Taking a ship out of service can be complicated and there are a number of important considerations that need to be evaluated prior to any final decision. For example, a hot lay-up, where machinery is kept in operation, is generally the most suitable short- to mid-term option as it ensures quick recommissioning. For longer-term breaks in service a cold lay-up is generally preferred. Here systems and machinery are taken off line and the vessel becomes “electrically dead”; recommissioning therefore takes more time but day-to-day costs are minimised.
That’s not the end of lay-up planning. There are other pertinent fundamentals that ought to be considered, too. Finding the best location to lay up a vessel can be dependent on weather, tides, the availability of support services, mooring arrangements and proximity to routes. In the current climate, however, pre-planning isn’t always possible and there remains little clarity on the timeline for restarting operations, which adds further uncertainties. What is clear, however, is that vessel operators may inadvertently face fuel related issues as a result.
Fuel quality issues
The development of new fuels ahead of IMO 2020 has resulted in a large number of fuel types entering the market, some of which are less stable than others. This risks sediment formation, which can be costly to remedy. A poll conducted during a recent Riviera webinar revealed that ‘poor stability’ was the top fuel quality concern amongst attendees. So what steps can vessel owners take to minimise this issue?
It ought to be possible to store fuel for at least six months before degradation renders it unfit for use. Vessel operators should therefore discuss the situation with their suppliers if they are concerned that their fuel has started to break down quicker than expected. However, the best defence against unforeseen stability issues is to know what you’re buying. Purchasers should therefore ask their suppliers for details of their product to ensure they bunker high quality fuels.

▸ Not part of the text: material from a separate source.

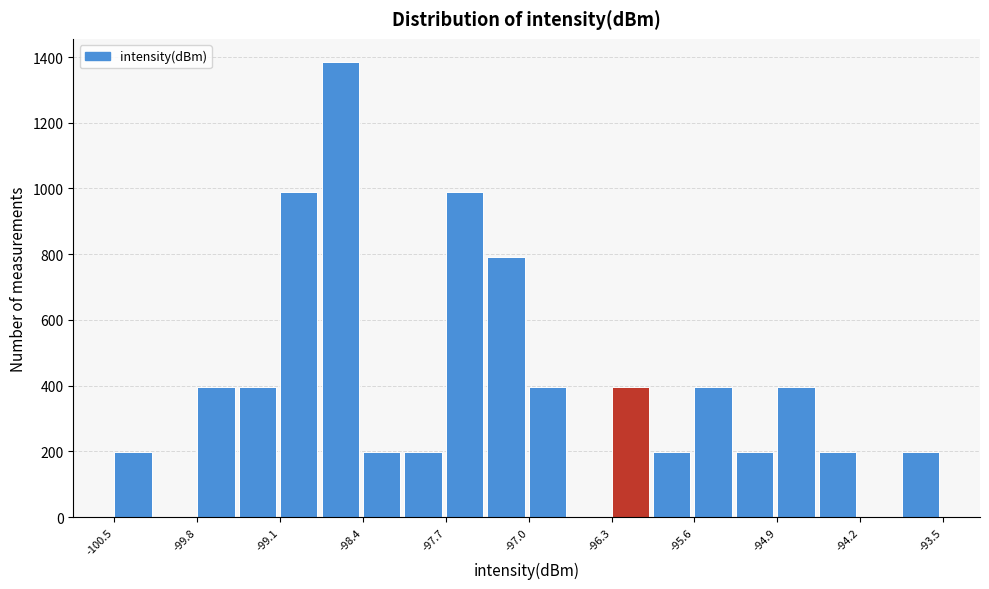

Read against the x-axis, roughly where is the centre of the tallest bar?

-98.6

ExxonMobil spent two years developing our IMO 2020-compliant fuel range, EMF.5™. During this time, we subjected it to thorough fit-for-use assessments, which incorporated tests that exceed the requirements of ISO 8217:2017. These included checks for combustion, waxing and stability prior to the final release of the product. Moreover, we continue to carry out on-going evaluations, including periodic assessments in test bed engines as well as trials on board vessel, to ensure our products remain of the highest quality and performance.
A safe re-entry
Getting a vessel out of lay-up requires a detailed and thorough set of processes to get it safely back on line and ready to re-enter service. An appropriate level of maintenance during lay-up will help facilitate this but vessel-specific steps will still be essential. Ensure that your fuel, fuel storage, handing and treatment systems are not overlooked during this planning process.

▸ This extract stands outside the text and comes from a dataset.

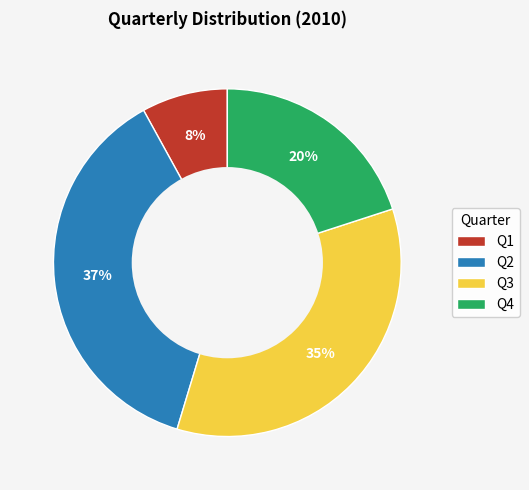

Which has a higher value, Q3 or Q1?

Q3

The recessionary tide will eventually turn and vessels will re-enter service. When this happens our industry mustn’t lose sight of the challenges and opportunities that sustainability will continue to create. Some ship owners are already deciding to scrap obsolescent tonnage but all operators planning to lay up vessels should remember the benefits of bunkering a quality fuel. During the recovery it will be more important than ever to safeguard engine operations.